### Exercise requirements
Without including the images, transcribe each record precisely as it appears below.

══ Material provided

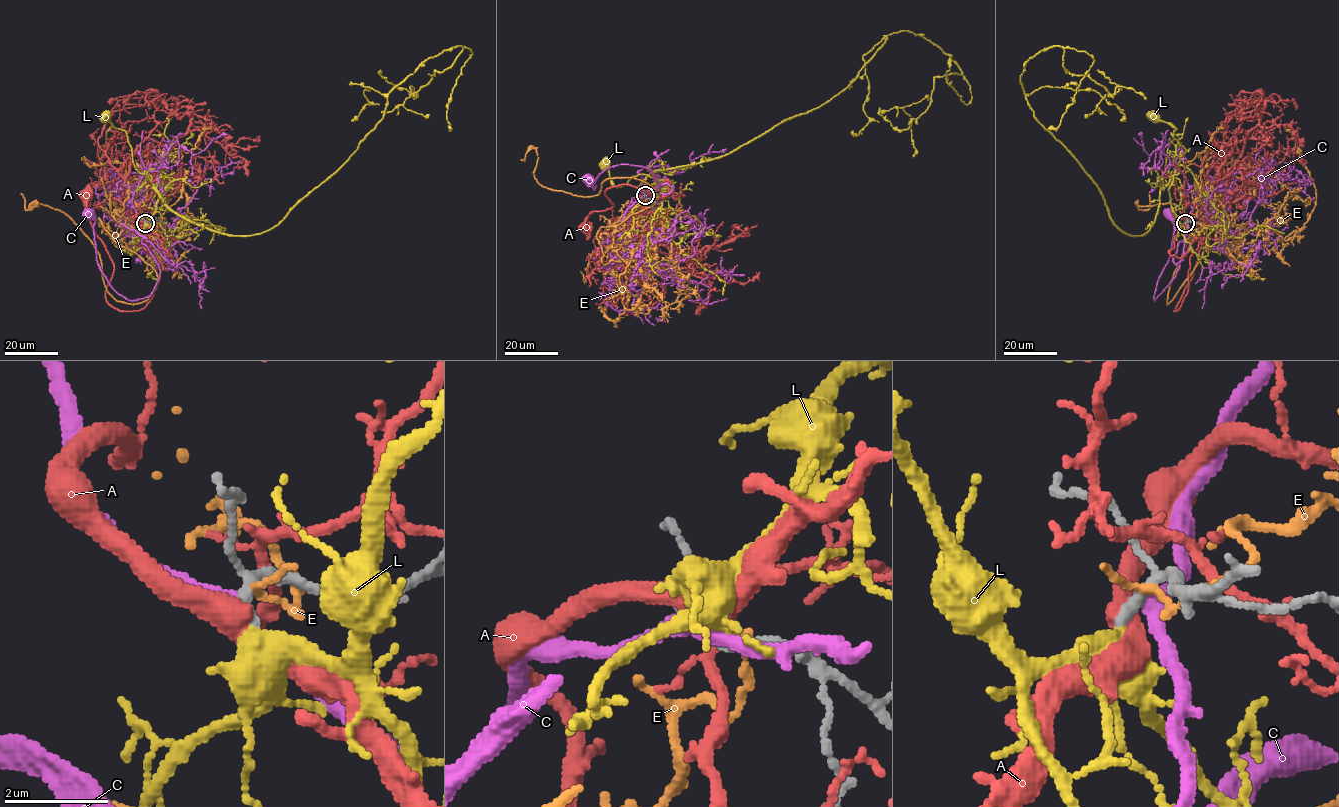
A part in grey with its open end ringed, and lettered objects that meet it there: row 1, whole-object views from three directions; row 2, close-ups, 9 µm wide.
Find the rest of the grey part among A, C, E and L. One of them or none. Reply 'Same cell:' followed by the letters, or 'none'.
Same cell: L

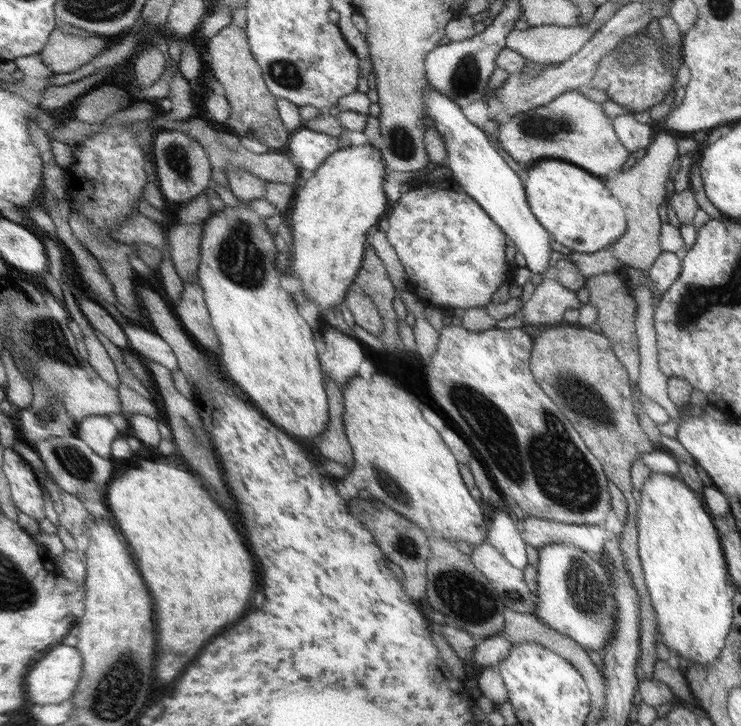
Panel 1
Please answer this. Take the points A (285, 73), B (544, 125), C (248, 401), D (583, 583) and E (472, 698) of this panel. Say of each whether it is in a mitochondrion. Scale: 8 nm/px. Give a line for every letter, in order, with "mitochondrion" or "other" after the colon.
A: mitochondrion
B: mitochondrion
C: other
D: mitochondrion
E: other

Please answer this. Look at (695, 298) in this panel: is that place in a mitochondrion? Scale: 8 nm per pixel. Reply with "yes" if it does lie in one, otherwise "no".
yes

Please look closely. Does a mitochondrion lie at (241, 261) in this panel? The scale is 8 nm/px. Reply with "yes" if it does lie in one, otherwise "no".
yes

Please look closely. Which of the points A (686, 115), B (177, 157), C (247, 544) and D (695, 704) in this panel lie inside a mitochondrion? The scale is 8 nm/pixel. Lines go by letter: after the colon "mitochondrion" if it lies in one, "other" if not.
A: other
B: mitochondrion
C: other
D: other

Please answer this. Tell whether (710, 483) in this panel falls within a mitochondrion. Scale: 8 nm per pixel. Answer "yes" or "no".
no

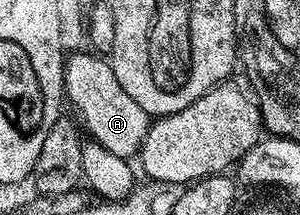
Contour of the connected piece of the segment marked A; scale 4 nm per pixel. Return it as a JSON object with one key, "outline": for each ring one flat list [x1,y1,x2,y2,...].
{"outline":[[95,52,88,54,67,55,64,63,64,94,66,102,76,109,79,125,88,129,87,137,97,142,102,148,124,159,139,155,140,145,150,125,150,116,118,84,114,68,107,57]]}

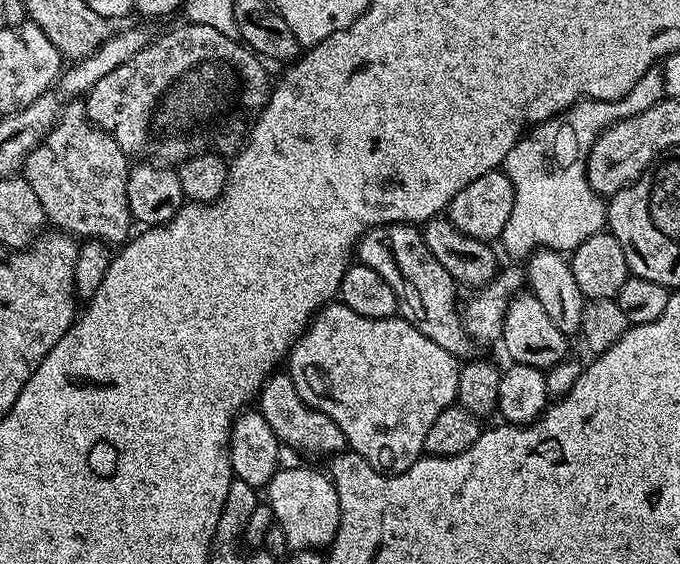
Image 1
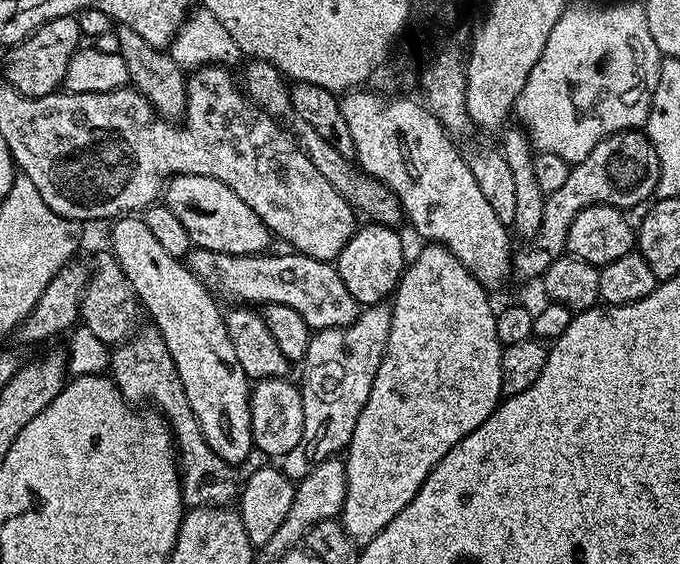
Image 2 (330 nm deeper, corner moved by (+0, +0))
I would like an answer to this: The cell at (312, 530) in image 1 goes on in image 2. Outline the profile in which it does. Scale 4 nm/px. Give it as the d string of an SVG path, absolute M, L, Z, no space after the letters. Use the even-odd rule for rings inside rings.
M387 303L370 304L361 311L360 317L352 324L341 328L321 328L313 335L302 361L302 367L305 368L304 384L302 383L300 388L304 407L302 438L298 446L294 446L294 450L290 450L282 458L282 470L288 475L289 480L293 482L304 480L306 474L310 474L316 466L333 459L347 449L354 434L354 426L358 426L358 414L362 414L362 406L366 406L366 398L370 398L374 374L378 374L378 366L382 362L382 354L390 338L391 321L392 310Z

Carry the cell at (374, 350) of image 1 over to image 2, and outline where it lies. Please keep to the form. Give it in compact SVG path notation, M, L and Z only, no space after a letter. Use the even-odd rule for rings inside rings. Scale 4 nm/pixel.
M173 176L162 193L162 200L174 210L178 222L186 226L186 234L195 247L231 256L255 256L267 253L268 243L273 243L274 237L262 218L258 218L258 214L230 190L230 186L222 186L222 182L214 178Z

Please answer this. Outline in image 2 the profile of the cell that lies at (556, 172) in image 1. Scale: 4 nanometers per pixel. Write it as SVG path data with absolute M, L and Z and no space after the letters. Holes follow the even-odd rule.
M573 3L562 14L562 18L558 18L558 22L554 22L554 30L550 30L550 38L546 38L546 50L542 50L542 56L538 58L538 62L534 62L534 70L530 70L530 74L526 78L526 86L522 86L522 94L516 100L515 119L521 120L517 121L527 132L536 152L558 154L558 158L566 158L566 162L573 166L581 164L586 158L586 154L590 154L590 150L594 150L594 146L598 146L598 142L602 142L606 136L612 136L615 132L640 130L647 125L652 95L658 86L661 59L658 46L654 46L654 38L650 38L650 26L646 26L643 3L604 4L601 8L591 8L588 4Z

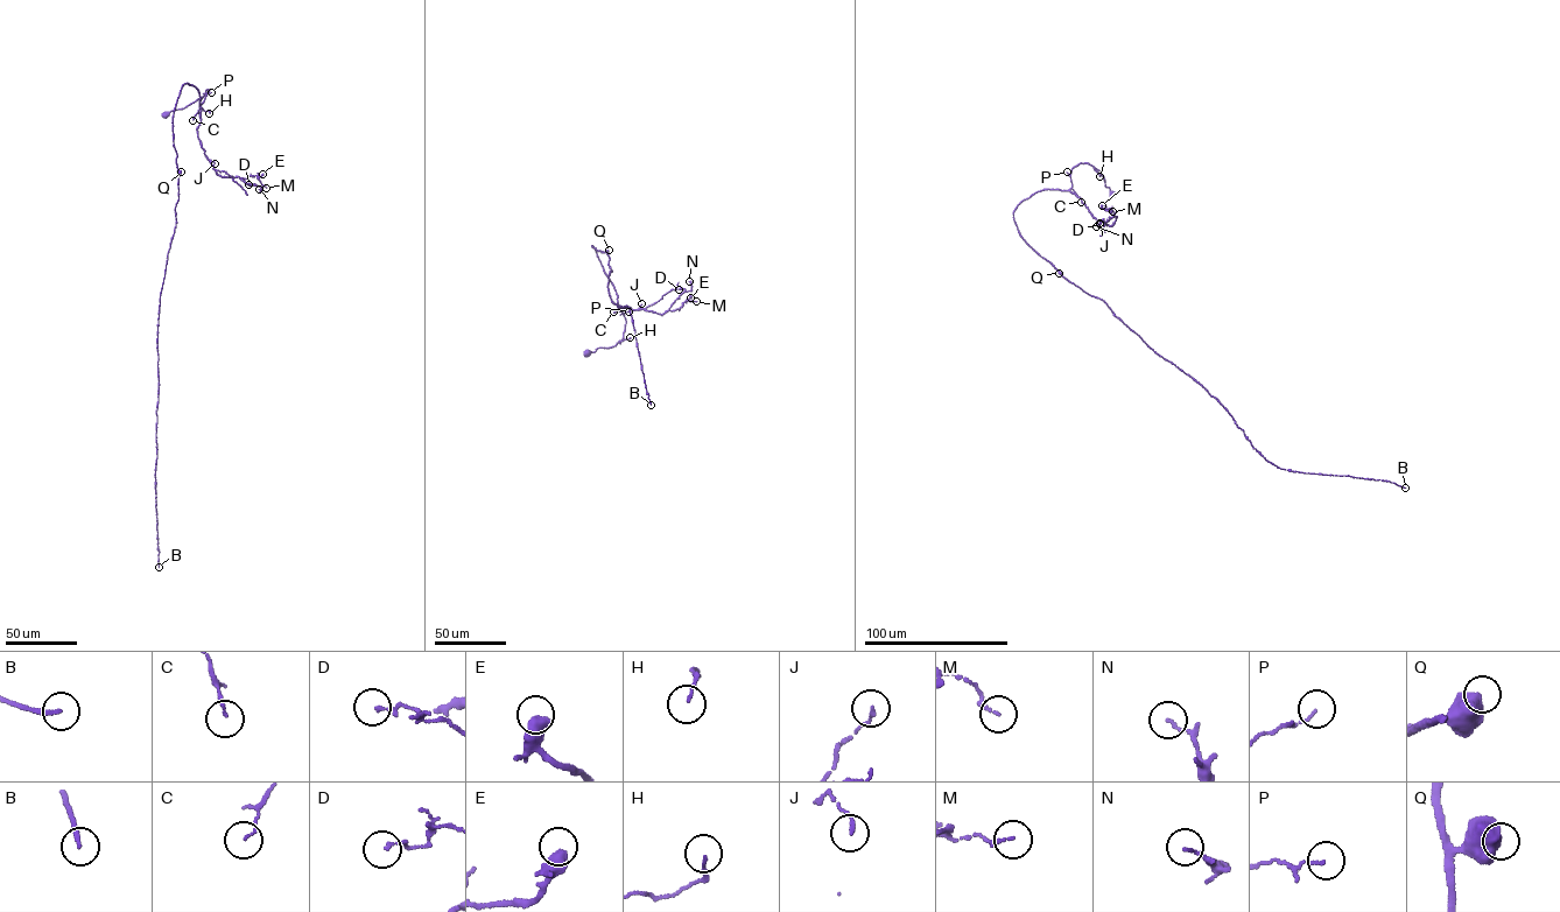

════

### Task output
A part in grey with its open end ringed, and lettered objects that meet it there: row 1, whole-object views from three directions; row 2, close-ups, 9 µm wide.
Find the rest of the grey part among A, C, E and L. One of them or none. Reply 'Same cell:' followed by the letters, or 'none'.
Same cell: L

Panel 1
Please answer this. Take the points A (285, 73), B (544, 125), C (248, 401), D (583, 583) and E (472, 698) of this panel. Say of each whether it is in a mitochondrion. Scale: 8 nm/px. Give a line for every letter, in order, with "mitochondrion" or "other" after the colon.
A: mitochondrion
B: mitochondrion
C: other
D: mitochondrion
E: other

Please answer this. Look at (695, 298) in this panel: is that place in a mitochondrion? Scale: 8 nm per pixel. Reply with "yes" if it does lie in one, otherwise "no".
yes

Please look closely. Does a mitochondrion lie at (241, 261) in this panel? The scale is 8 nm/px. Reply with "yes" if it does lie in one, otherwise "no".
yes

Please look closely. Which of the points A (686, 115), B (177, 157), C (247, 544) and D (695, 704) in this panel lie inside a mitochondrion? The scale is 8 nm/pixel. Lines go by letter: after the colon "mitochondrion" if it lies in one, "other" if not.
A: other
B: mitochondrion
C: other
D: other

Please answer this. Tell whether (710, 483) in this panel falls within a mitochondrion. Scale: 8 nm per pixel. Answer "yes" or "no".
no

Contour of the connected piece of the segment marked A; scale 4 nm per pixel. Return it as a JSON object with one key, "outline": for each ring one flat list [x1,y1,x2,y2,...].
{"outline":[[95,52,88,54,67,55,64,63,64,94,66,102,76,109,79,125,88,129,87,137,97,142,102,148,124,159,139,155,140,145,150,125,150,116,118,84,114,68,107,57]]}

Image 1
Image 2 (330 nm deeper, corner moved by (+0, +0))
I would like an answer to this: The cell at (312, 530) in image 1 goes on in image 2. Outline the profile in which it does. Scale 4 nm/px. Give it as the d string of an SVG path, absolute M, L, Z, no space after the letters. Use the even-odd rule for rings inside rings.
M387 303L370 304L361 311L360 317L352 324L341 328L321 328L313 335L302 361L302 367L305 368L304 384L302 383L300 388L304 407L302 438L298 446L294 446L294 450L290 450L282 458L282 470L288 475L289 480L293 482L304 480L306 474L310 474L316 466L333 459L347 449L354 434L354 426L358 426L358 414L362 414L362 406L366 406L366 398L370 398L374 374L378 374L378 366L382 362L382 354L390 338L391 321L392 310Z

Carry the cell at (374, 350) of image 1 over to image 2, and outline where it lies. Please keep to the form. Give it in compact SVG path notation, M, L and Z only, no space after a letter. Use the even-odd rule for rings inside rings. Scale 4 nm/pixel.
M173 176L162 193L162 200L174 210L178 222L186 226L186 234L195 247L231 256L255 256L267 253L268 243L273 243L274 237L262 218L258 218L258 214L230 190L230 186L222 186L222 182L214 178Z

Please answer this. Outline in image 2 the profile of the cell that lies at (556, 172) in image 1. Scale: 4 nanometers per pixel. Write it as SVG path data with absolute M, L and Z and no space after the letters. Holes follow the even-odd rule.
M573 3L562 14L562 18L558 18L558 22L554 22L554 30L550 30L550 38L546 38L546 50L542 50L542 56L538 58L538 62L534 62L534 70L530 70L530 74L526 78L526 86L522 86L522 94L516 100L515 119L521 120L517 121L527 132L536 152L558 154L558 158L566 158L566 162L573 166L581 164L586 158L586 154L590 154L590 150L594 150L594 146L598 146L598 142L602 142L606 136L612 136L615 132L640 130L647 125L652 95L658 86L661 59L658 46L654 46L654 38L650 38L650 26L646 26L643 3L604 4L601 8L591 8L588 4Z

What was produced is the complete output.